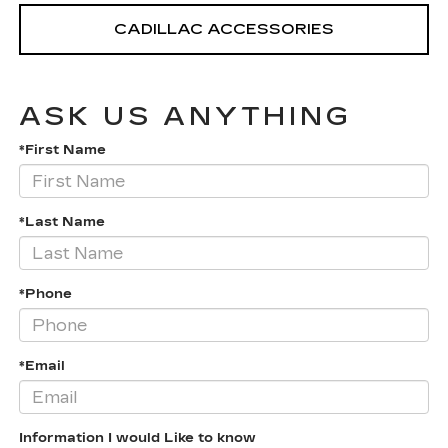
CADILLAC ACCESSORIES
ASK US ANYTHING
*First Name
*Last Name
*Phone
*Email
Information I would Like to know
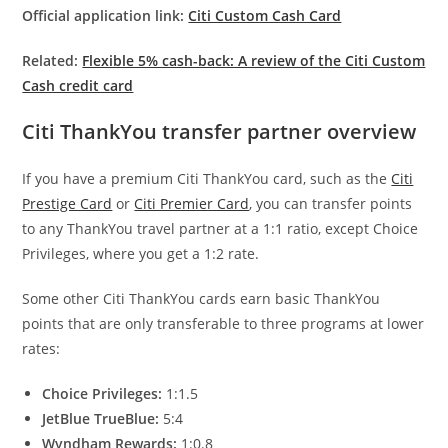
Official application link:
Citi Custom Cash Card
Related:
Flexible 5% cash-back: A review of the Citi Custom
Cash credit card
Citi ThankYou transfer partner overview
If you have a premium Citi ThankYou card, such as the
Citi
Prestige Card
or
Citi Premier Card
, you can transfer points
to any ThankYou travel partner at a 1:1 ratio, except Choice
Privileges, where you get a 1:2 rate.
Some other Citi ThankYou cards earn basic ThankYou
points that are only transferable to three programs at lower
rates:
Choice Privileges:
1:1.5
JetBlue TrueBlue:
5:4
Wyndham Rewards:
1:0.8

[Try it] Aside from the pictures, repeat the listing exactly.

[Reply]
CADILLAC ACCESSORIES
ASK US ANYTHING
*First Name
*Last Name
*Phone
*Email
Information I would Like to know
Official application link:
Citi Custom Cash Card
Related:
Flexible 5% cash-back: A review of the Citi Custom
Cash credit card
Citi ThankYou transfer partner overview
If you have a premium Citi ThankYou card, such as the
Citi
Prestige Card
or
Citi Premier Card
, you can transfer points
to any ThankYou travel partner at a 1:1 ratio, except Choice
Privileges, where you get a 1:2 rate.
Some other Citi ThankYou cards earn basic ThankYou
points that are only transferable to three programs at lower
rates:
Choice Privileges:
1:1.5
JetBlue TrueBlue:
5:4
Wyndham Rewards:
1:0.8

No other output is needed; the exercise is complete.